## Problem requirements
Using the records that follow, reproduce exactly the lines starting at the line containing "Привет, Гость!" and ending at the line containing "Inconvénients". Include both end lines and no pictures.

*** Opening Record excerpts ***

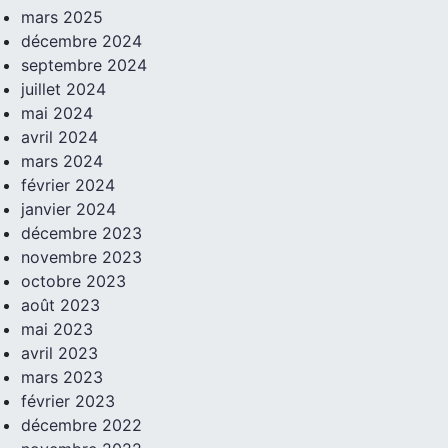
mars 2025
décembre 2024
septembre 2024
juillet 2024
mai 2024
avril 2024
mars 2024
février 2024
janvier 2024
décembre 2023
novembre 2023
octobre 2023
août 2023
mai 2023
avril 2023
mars 2023
février 2023
décembre 2022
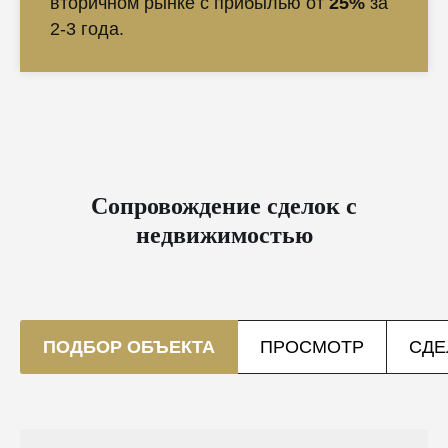
вторичном рынке с прибылью от
25%
за
2-3 года.
Сопровождение сделок с
недвижимостью
ПОДБОР ОБЪЕКТА
ПРОСМОТР
СДЕ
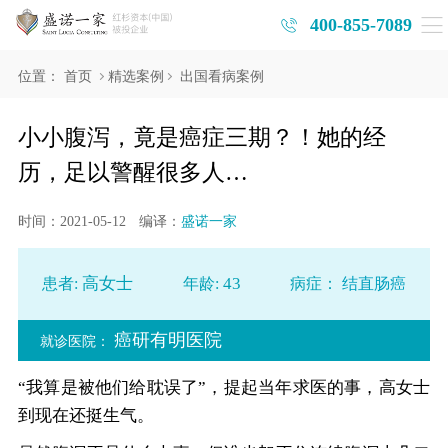
400-855-7089
位置：
首页
精选案例
出国看病案例
小小腹泻，竟是癌症三期？！她的经
历，足以警醒很多人…
时间：2021-05-12
编译：
盛诺一家
高女士
43
患者:
年龄:
病症：
结直肠癌
癌研有明医院
就诊医院：
“我算是被他们给耽误了”，提起当年求医的事，高女士
到现在还挺生气。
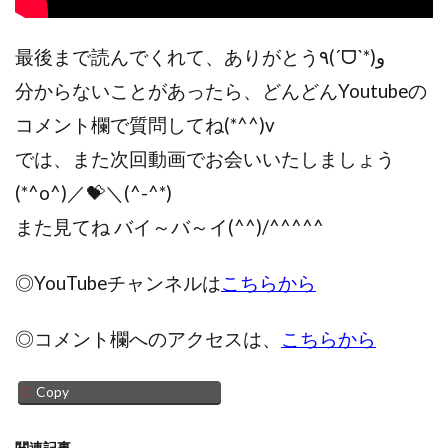
最後まで読んでくれて、ありがとう٩(ˊᗜˋ*)و
分からないことがあったら、どんどんYoutubeの
コメント欄で質問してね(*^^)v
では、また次回動画でお会いいたしましょう
(*^o^)／💝＼(^-^*)
また見てね バイ～バ～イ(^^)/^^^^^
◎YouTubeチャンネルは
こちらから
◎コメント欄へのアクセスは、
こちらから
Copy
関連記事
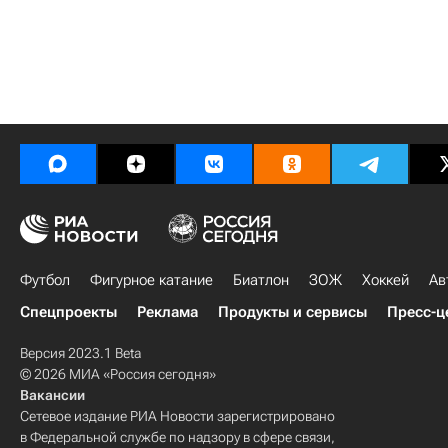
Футбол
Фигурное катание
Биатлон
ЗОЖ
Хоккей
Ав
Спецпроекты
Реклама
Продукты и сервисы
Пресс-ц
Версия 2023.1 Beta
© 2026 МИА «Россия сегодня»
Вакансии
Сетевое издание РИА Новости зарегистрировано
в Федеральной службе по надзору в сфере связи,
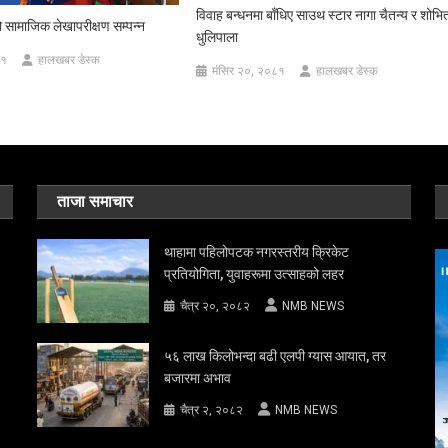
विवाह बन्धनमा बाँधिए साउथ स्टार नागा चैतन्य र शोभि
सामाजिक लेखापरीक्षण सम्पन्न
धुलिपाला
८१
हालखबर डेस्क
मंसिर २०, २०८१
हालखबर डेस्क
ताजा समाचार
थाहामा पहिलोपटक नगरस्तरीय क्रिकेट
प्रतियोगिता, युवाहरूमा उत्साहको लहर
चैत्र २०, २०८२
NMB NEWS
५६ लाख किलोभन्दा बढी एलपी ग्यास आयात, तर
बजारमा अभाव
चैत्र २, २०८२
NMB NEWS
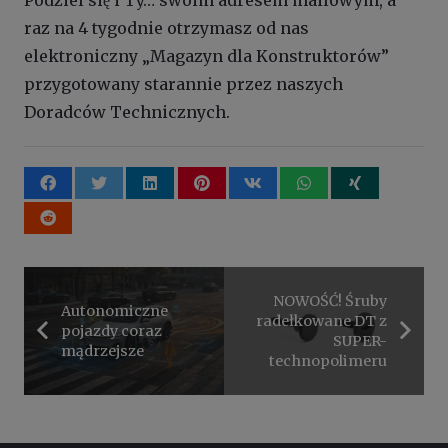
Podziel się i Ty… swoim adresem mailowym, a
raz na 4 tygodnie otrzymasz od nas
elektroniczny „Magazyn dla Konstruktorów”
przygotowany starannie przez naszych
Doradców Technicznych.
NOWOŚĆ! Śruby
Autonomiczne
radełkowane DT z
pojazdy coraz
SUPER-
mądrzejsze
technopolimeru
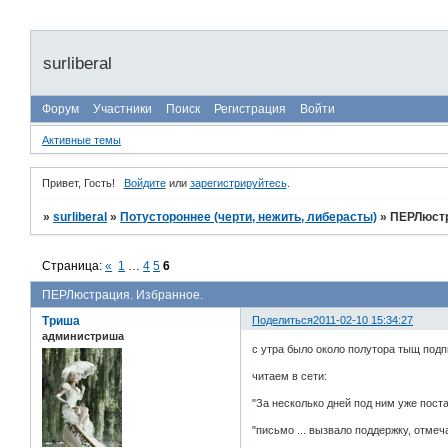
surliberal
Форум
Участники
Поиск
Регистрация
Войти
Активные темы
Привет, Гость!
Войдите
или
зарегистрируйтесь
.
»
surliberal
»
Потустороннее (черти, нежить, либерасты)
»
ПЕРЛюстр
Страница:
«
1
…
4
5
6
ПЕРЛюстрация. Избранное.
Триша
Поделиться
2011-02-10 15:34:27
администриша
с утра было около полутора тыщ подп
читаем в сети:
"За несколько дней под ним уже пос
"письмо ... вызвало поддержку, отме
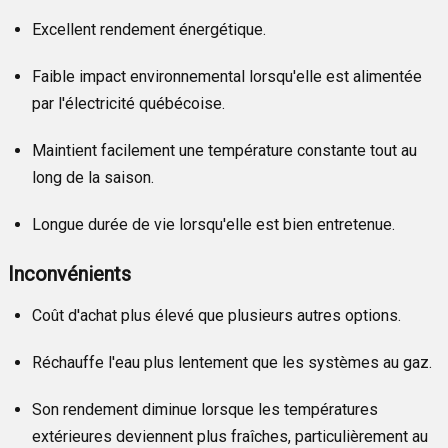
Excellent rendement énergétique.
Faible impact environnemental lorsqu'elle est alimentée
par l'électricité québécoise.
Maintient facilement une température constante tout au
long de la saison.
Longue durée de vie lorsqu'elle est bien entretenue.
Inconvénients
Coût d'achat plus élevé que plusieurs autres options.
Réchauffe l'eau plus lentement que les systèmes au gaz.
Son rendement diminue lorsque les températures
extérieures deviennent plus fraîches, particulièrement au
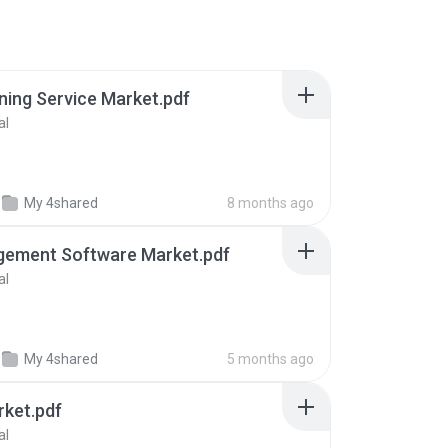
aning Service Market.pdf
al
My 4shared
8 months ago
gement Software Market.pdf
al
My 4shared
5 months ago
rket.pdf
al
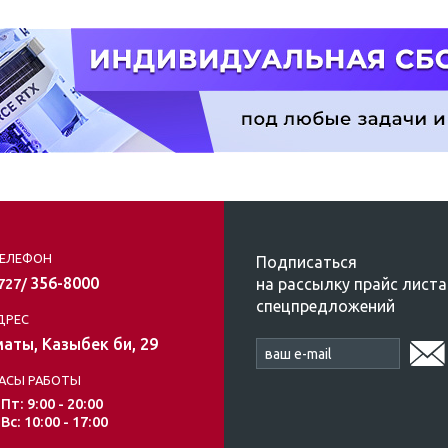
ЕЛЕФОН
Подписаться
356-8000
на рассылку прайс листа
/727/
спецпредложений
ДРЕС
аты, Казыбек би, 29
АСЫ РАБОТЫ
 Пт: 9:00 - 20:00
 Вс: 10:00 - 17:00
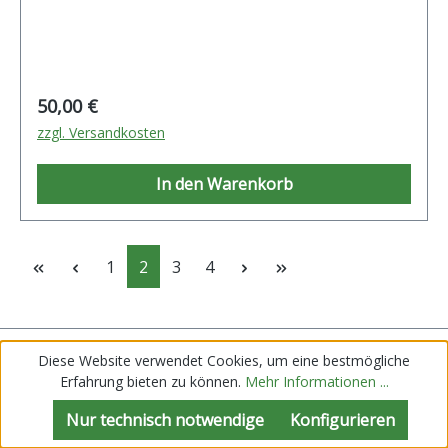
Regulärer Preis:
50,00 €
zzgl. Versandkosten
In den Warenkorb
Seite
Seite
Seite
Seite
1
2
3
4
Diese Website verwendet Cookies, um eine bestmögliche
Service
Erfahrung bieten zu können.
Mehr Informationen ...
Unterstützung und Beratung über unser
Nur technisch notwendige
Konfigurieren
Kontaktformular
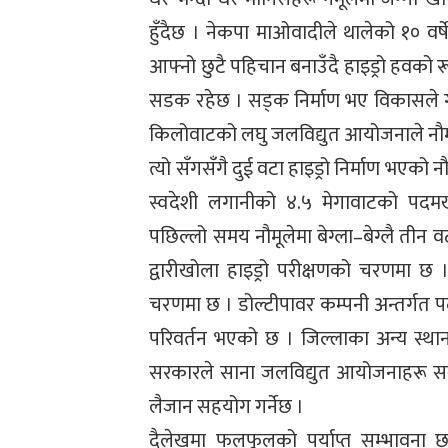
हुँदैछ । नेकपा माओवादीले थालेको १० वर्षे
आफ्नो छुटै पहिचान बनाउँदै हाइड्रो हवको 
सडक रहेछ । सड्क निर्माण भए विकासले ग
किलोवाटको लघु जलविद्युत आयोजनाले नौ
त्यो सँगसँगै दुई वटा हाइड्रो निर्माण भएक
स्वदेशी लगानीको ४.५ मेगावाटको पदम
पछिल्लो समय नौमूलेमा बेग्ला–बेग्लै तीन वटा
द्वारीखोला हाइड्रो परीक्षणको चरणमा छ । 
चरणमा छ । डोल्टीपावर कम्पनी अन्तर्गत पदम
परिवर्तन भएको छ । जिल्लाका अन्य स्थ
सरकारले साना जलविद्युत आयोजनाहरू सञ्
लैजान सहयोग गर्नेछ ।
दैलेखमा फलफूलको पर्याप्त सम्भावना 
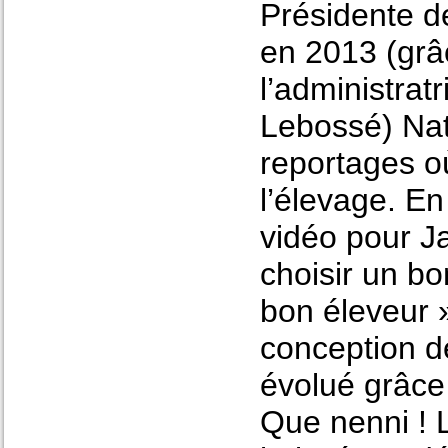
Présidente d
en 2013 (grâ
l’administrat
Lebossé) Nat
reportages où
l’élevage. En
vidéo pour Ja
choisir un bo
bon éleveur 
conception de
évolué grâce
Que nenni ! 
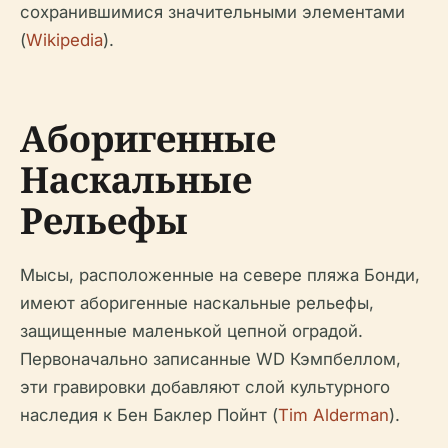
сохранившимися значительными элементами
(
Wikipedia
).
Аборигенные
Наскальные
Рельефы
Мысы, расположенные на севере пляжа Бонди,
имеют аборигенные наскальные рельефы,
защищенные маленькой цепной оградой.
Первоначально записанные WD Кэмпбеллом,
эти гравировки добавляют слой культурного
наследия к Бен Баклер Пойнт (
Tim Alderman
).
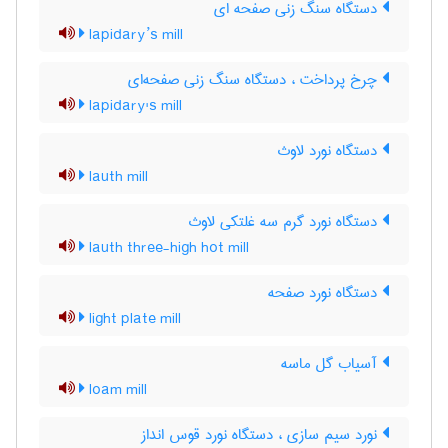
دستگاه سنگ زنی صفحه ای
lapidary’s mill
چرخ پرداخت ، دستگاه سنگ زنی صفحه‌ای
lapidary's mill
دستگاه نورد لاوث
lauth mill
دستگاه نورد گرم سه غلتکی لاوث
lauth three-high hot mill
دستگاه نورد صفحه
light plate mill
آسیاب گل ماسه
loam mill
نورد سیم سازی ، دستگاه نورد قوس انداز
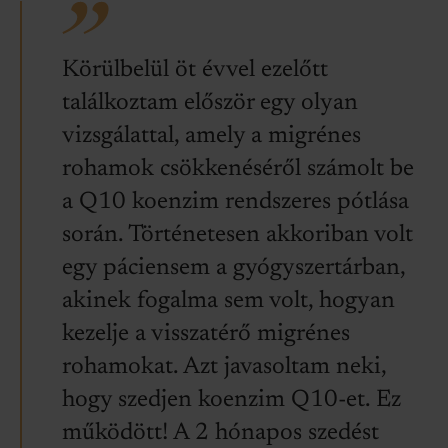
Körülbelül öt évvel ezelőtt
találkoztam először egy olyan
vizsgálattal, amely a migrénes
rohamok csökkenéséről számolt be
a Q10 koenzim rendszeres pótlása
során. Történetesen akkoriban volt
egy páciensem a gyógyszertárban,
akinek fogalma sem volt, hogyan
kezelje a visszatérő migrénes
rohamokat. Azt javasoltam neki,
hogy szedjen koenzim Q10-et. Ez
működött! A 2 hónapos szedést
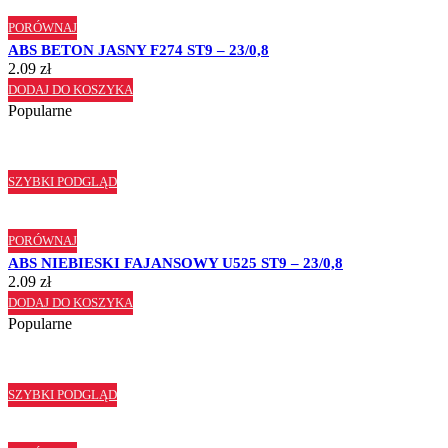
PORÓWNAJ
ABS BETON JASNY F274 ST9 – 23/0,8
2.09
zł
DODAJ DO KOSZYKA
Popularne
SZYBKI PODGLĄD
PORÓWNAJ
ABS NIEBIESKI FAJANSOWY U525 ST9 – 23/0,8
2.09
zł
DODAJ DO KOSZYKA
Popularne
SZYBKI PODGLĄD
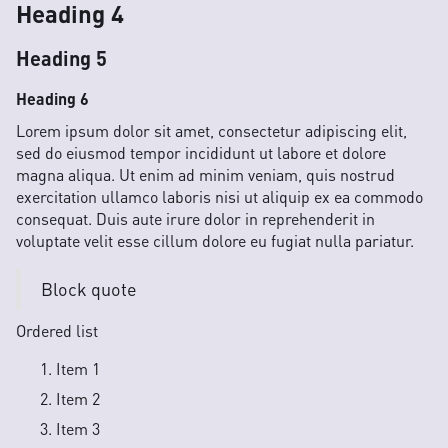
Heading 4
Heading 5
Heading 6
Lorem ipsum dolor sit amet, consectetur adipiscing elit,
sed do eiusmod tempor incididunt ut labore et dolore
magna aliqua. Ut enim ad minim veniam, quis nostrud
exercitation ullamco laboris nisi ut aliquip ex ea commodo
consequat. Duis aute irure dolor in reprehenderit in
voluptate velit esse cillum dolore eu fugiat nulla pariatur.
Block quote
Ordered list
Item 1
Item 2
Item 3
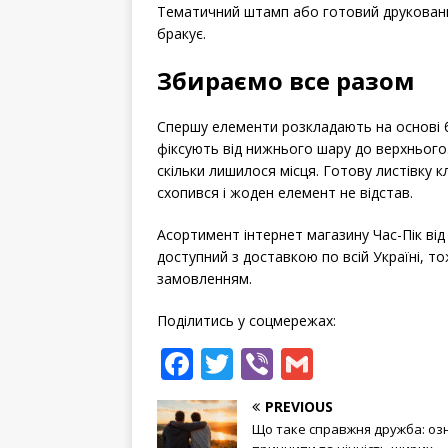
Тематичний штамп або готовий друковани
бракує.
Збираємо все разом
Спершу елементи розкладають на основі б
фіксують від нижнього шару до верхнього.
скільки лишилося місця. Готову листівку к
схопився і жоден елемент не відстав.
Асортимент інтернет магазину Час-Пік від 
доступний з доставкою по всій Україні, т
замовленням.
Поділитись у соцмережах:
F
T
Vi
G
a
w
b
m
PREVIOUS
c
it
e
ai
Що таке справжня дружба: оз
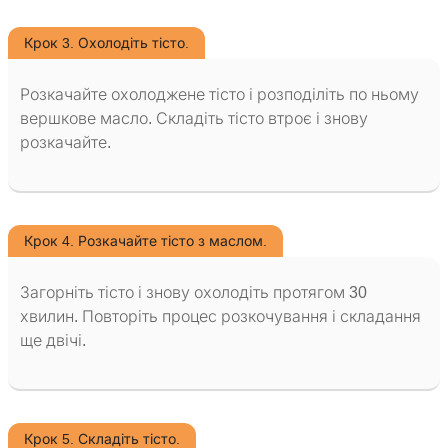
Крок 3. Охолодіть тісто.
Розкачайте охолоджене тісто і розподіліть по ньому
вершкове масло. Складіть тісто втроє і знову
розкачайте.
Крок 4. Розкачайте тісто з маслом.
Загорніть тісто і знову охолодіть протягом 30
хвилин. Повторіть процес розкочування і складання
ще двічі.
Крок 5. Складіть тісто.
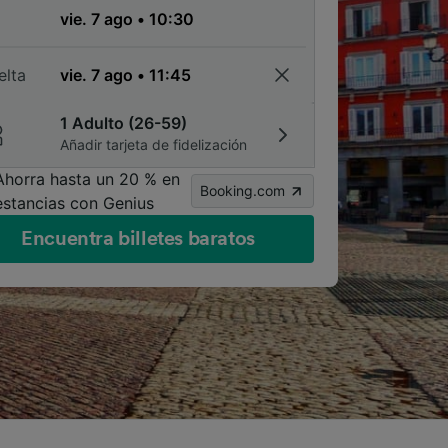
a
elta
1 Adulto (26-59)
Añadir tarjeta de fidelización
Ahorra hasta un 20 % en
Booking.com
estancias con Genius
Encuentra billetes baratos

*** Closing Record excerpts ***

## Written response
Привет, Гость!
Войдите
или
зарегистрируйтесь
.
»
surliberal
»
Потустороннее (черти, нежить, либерасты)
»
ПЕРЛюстр
Страница:
«
1
…
4
5
6
ПЕРЛюстрация. Избранное.
Триша
Поделиться
2011-02-10 15:34:27
администриша
с утра было около полутора тыщ подп
читаем в сети:
"За несколько дней под ним уже пос
"письмо ... вызвало поддержку, отме
Excellent rendement énergétique.
Faible impact environnemental lorsqu'elle est alimentée
par l'électricité québécoise.
Maintient facilement une température constante tout au
long de la saison.
Longue durée de vie lorsqu'elle est bien entretenue.
Inconvénients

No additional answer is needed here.